After leaving magical Boston, I thought it would be hell to be stuck on a bus for nine hours with nothing but a truck stop to look forward to. But I was wrong. The landscape was so evocative. Huge trees, mighty rivers, wildflowers everywhere, bridges across valleys and rivers that were so wide, I was sure we were going to fall in. I listened to Johnny Cash and June Carter Cash all the way and imagined myself into Dr Quinn, fighting bears and trying to build a cabin sturdy enough to last out the winter. Incredibly nerdy.
When we finally made it to American University, we were getting our luggage out from under the bus when the sky burst, spectacularly. We got absolutely pelted with rain and had to lug all our suitcases up a hill while torrents of water sloshed around our ankles, then stand dripping wet in a queue for the longest time to get our security passes. It reminded me of the mini-monsoons we used to get in Taipei.

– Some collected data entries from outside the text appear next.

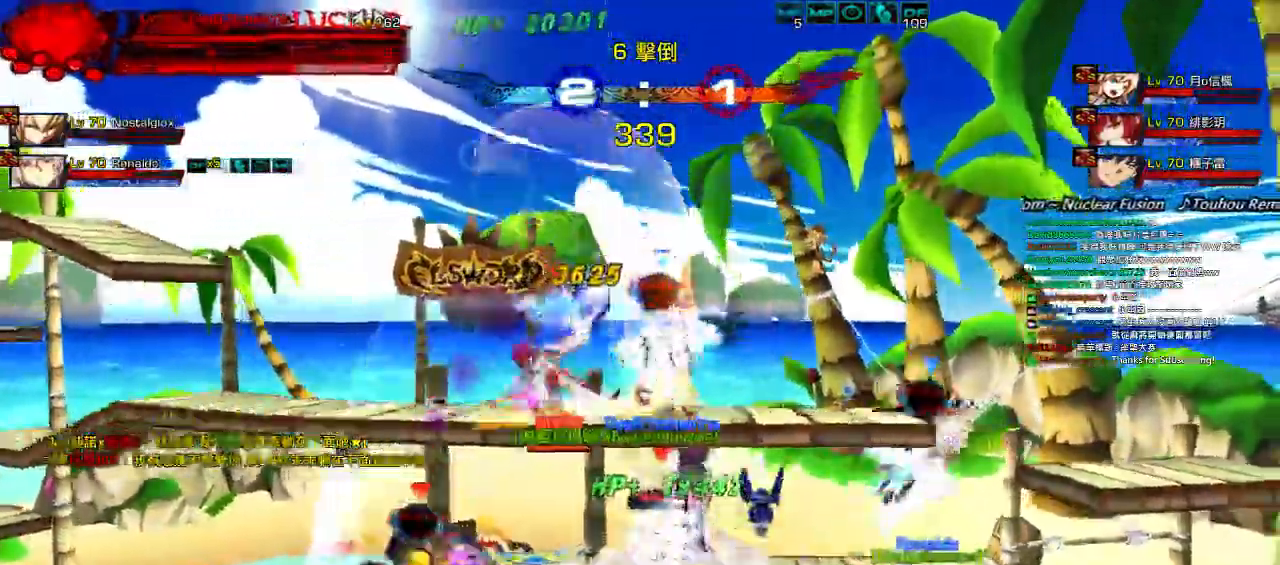
{"keys": ["right"], "events": [[34, "up", "up"], [67, "right", "up"], [134, "right", "down"], [434, "x", "down"], [467, "x", "up"]]}
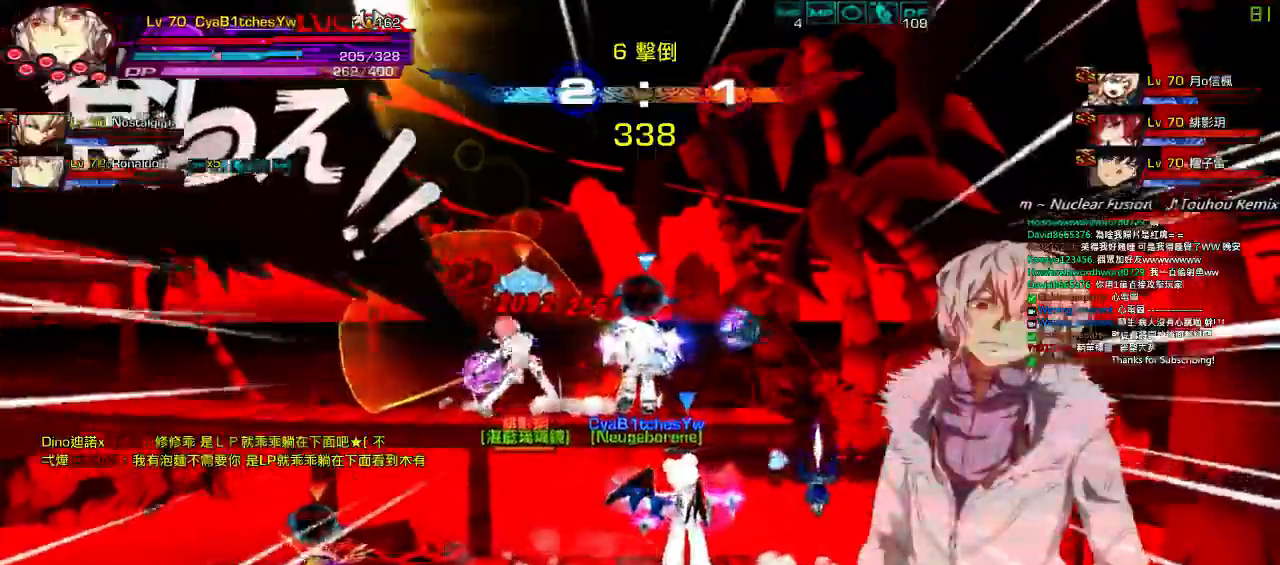
{"keys": ["right"], "events": [[34, "up", "down"], [267, "up", "up"]]}
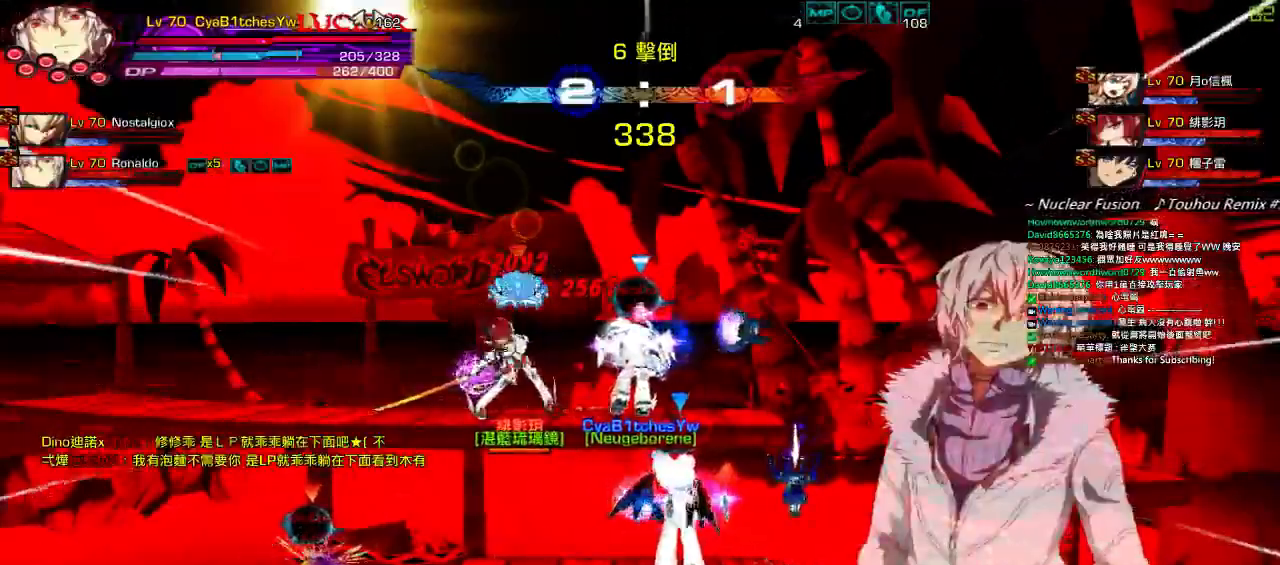
{"keys": ["right"], "events": []}
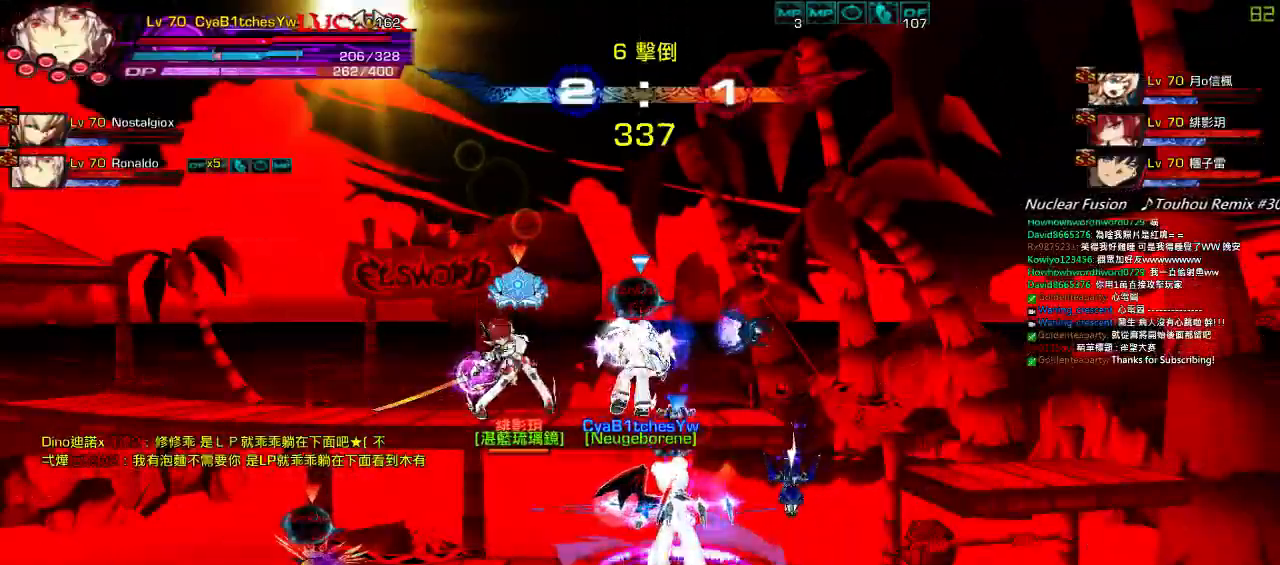
{"keys": ["right"], "events": []}
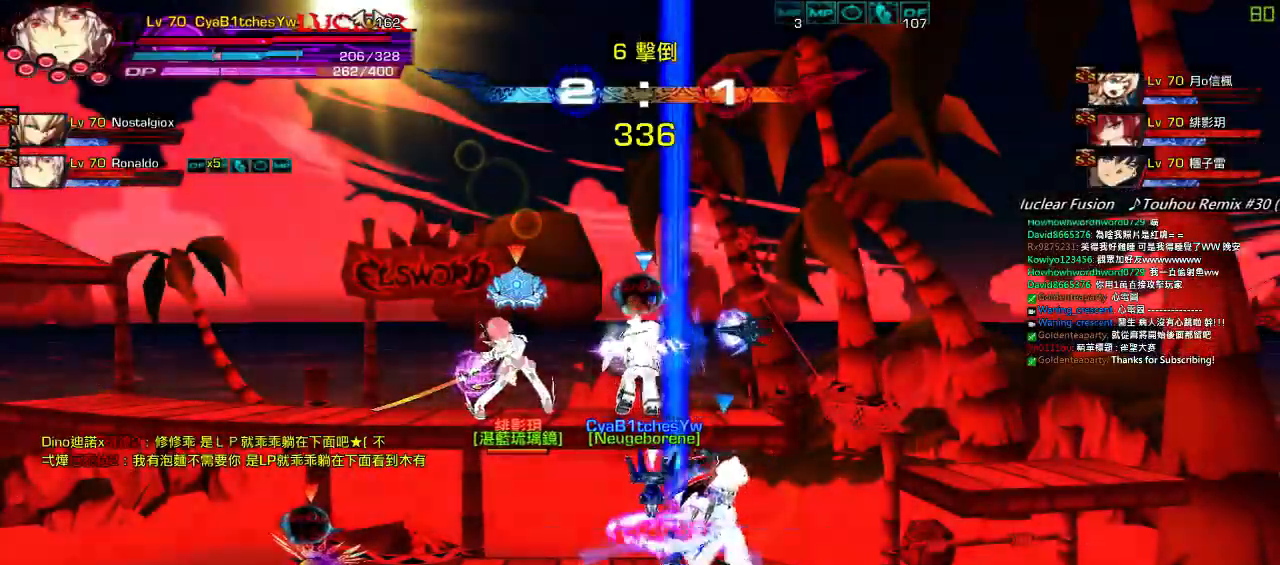
{"keys": ["a", "right"], "events": [[84, "a", "down"], [184, "a", "up"], [217, "a", "down"], [350, "a", "up"], [400, "a", "down"]]}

The dorms were interesting. It was fine for the time that we were there, but I can’t imagine spending whole semesters there. Especially sharing a bathroom with so many other people. There were about fifty girls to three shower cubicles. I came up with what I thought was a great solution, and started sneaking off to another floor of the building for my shower. Which was great – I had all the time in the world to shave my legs – except for two little encounters. I was showering, minding my own business in my own cubicle, when I heard the door to the main bathroom open. Somebody came in and I started hearing these horrible noises. Like a mix of the worst kind of phlegm-snarfling raspy choke and something out of The Grudge. It went on and on, and seriously sounded like a demon. I was utterly frozen, unable to get out of the shower, terrified that some slimy undead hand would reach under the door and grab my ankle. After a few minutes, the person left. This happened twice while I was staying at the university, and I still have no idea what it was. My only hypothesis on the whole thing is that there was a group staying in the dorms that were undertaking a ballet intensive, so maybe those horrible sounds were from somebody trying to make themselves throw up. Awful, and I hope not, but that is really the only reasonable explanation I can possibly think of for what I heard.

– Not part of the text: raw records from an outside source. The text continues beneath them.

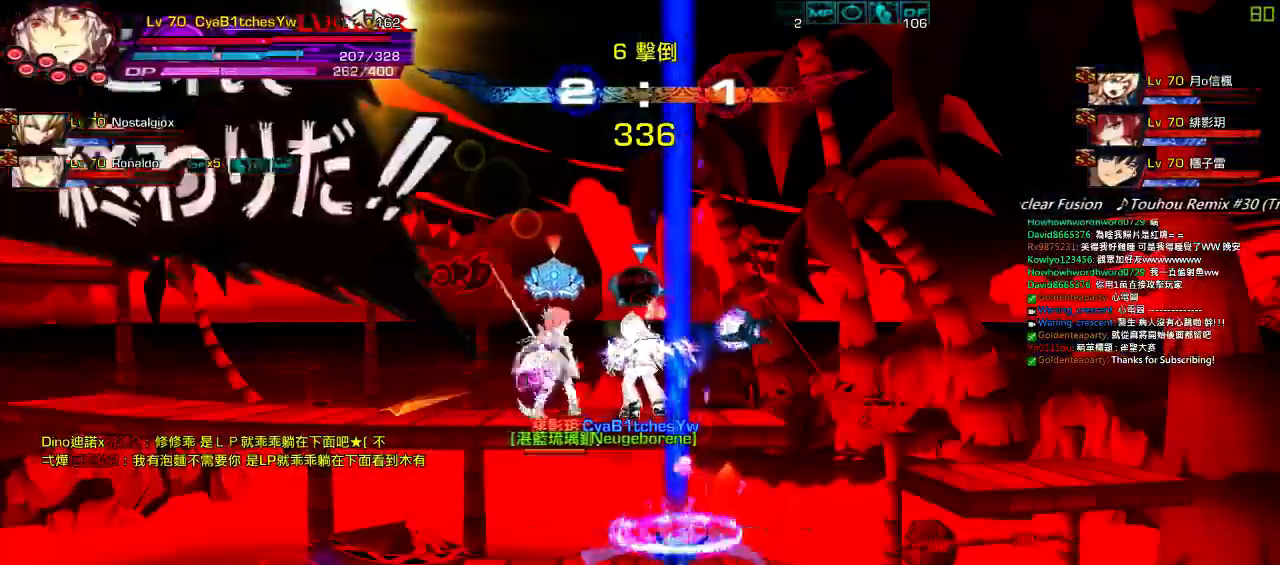
{"keys": ["a", "right"], "events": [[17, "a", "up"], [84, "a", "down"], [184, "a", "up"], [250, "a", "down"], [384, "a", "up"], [450, "a", "down"]]}
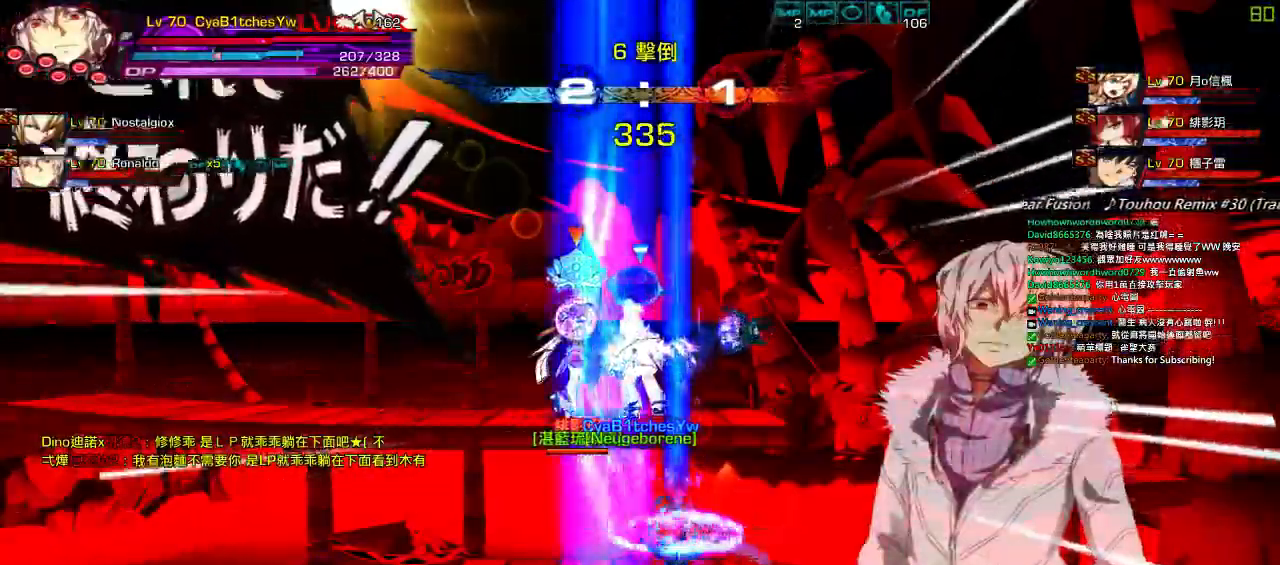
{"keys": ["right"], "events": [[50, "a", "up"], [150, "a", "down"], [250, "a", "up"], [350, "a", "down"], [450, "a", "up"]]}
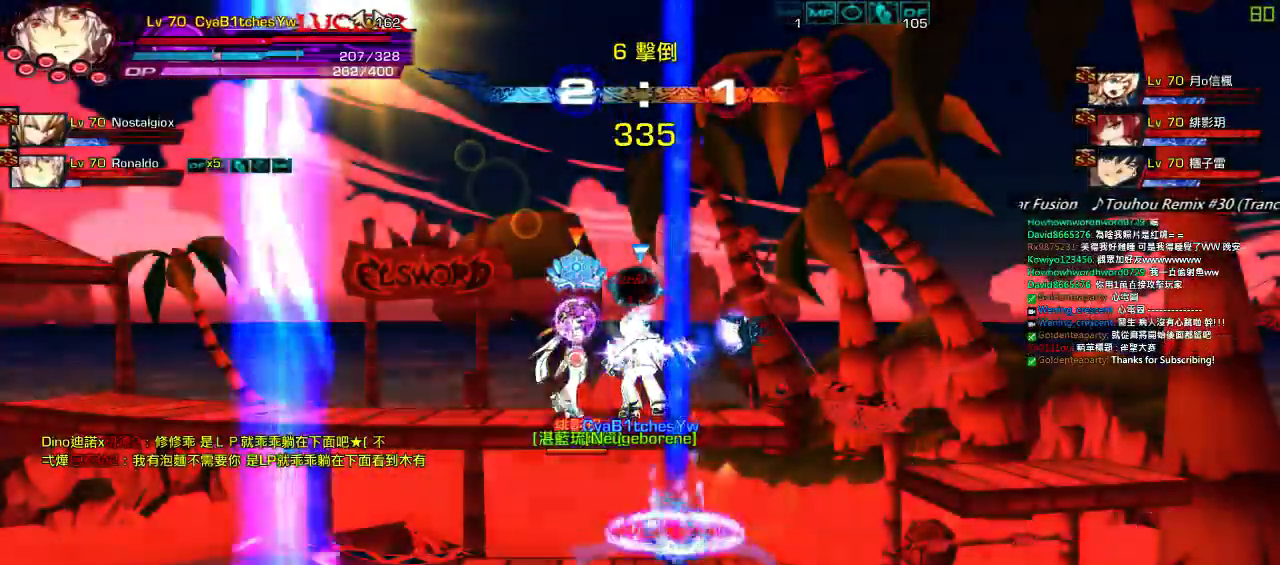
{"keys": ["right"], "events": [[50, "a", "down"], [150, "a", "up"], [200, "a", "down"], [334, "a", "up"], [400, "a", "down"], [500, "a", "up"]]}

Anyway, back to Washington! It was so balmy and there were magnolias everywhere. I will always be a tropical girl at heart, so I loved the weather, but some others didn’t cope so well with the heat. We had walked a lot in Boston, but that was nothing compared to how much we did in Washington. One of the girls had a pedometer that estimated we walked 25km in one day. I had plans of looking smart for some of our official visits, but ended up too blistered and sweaty to manage much more than flip flops and jeans shorts.
As much as I loved Boston, I really, really, really missed Nathan and the puppies. Somehow, especially the puppies. I could call Nathan and talk to him every day, but although the puppies could sort of hear my voice, they didn’t really understand skype. So of course, I had to pat and photograph every dog I met.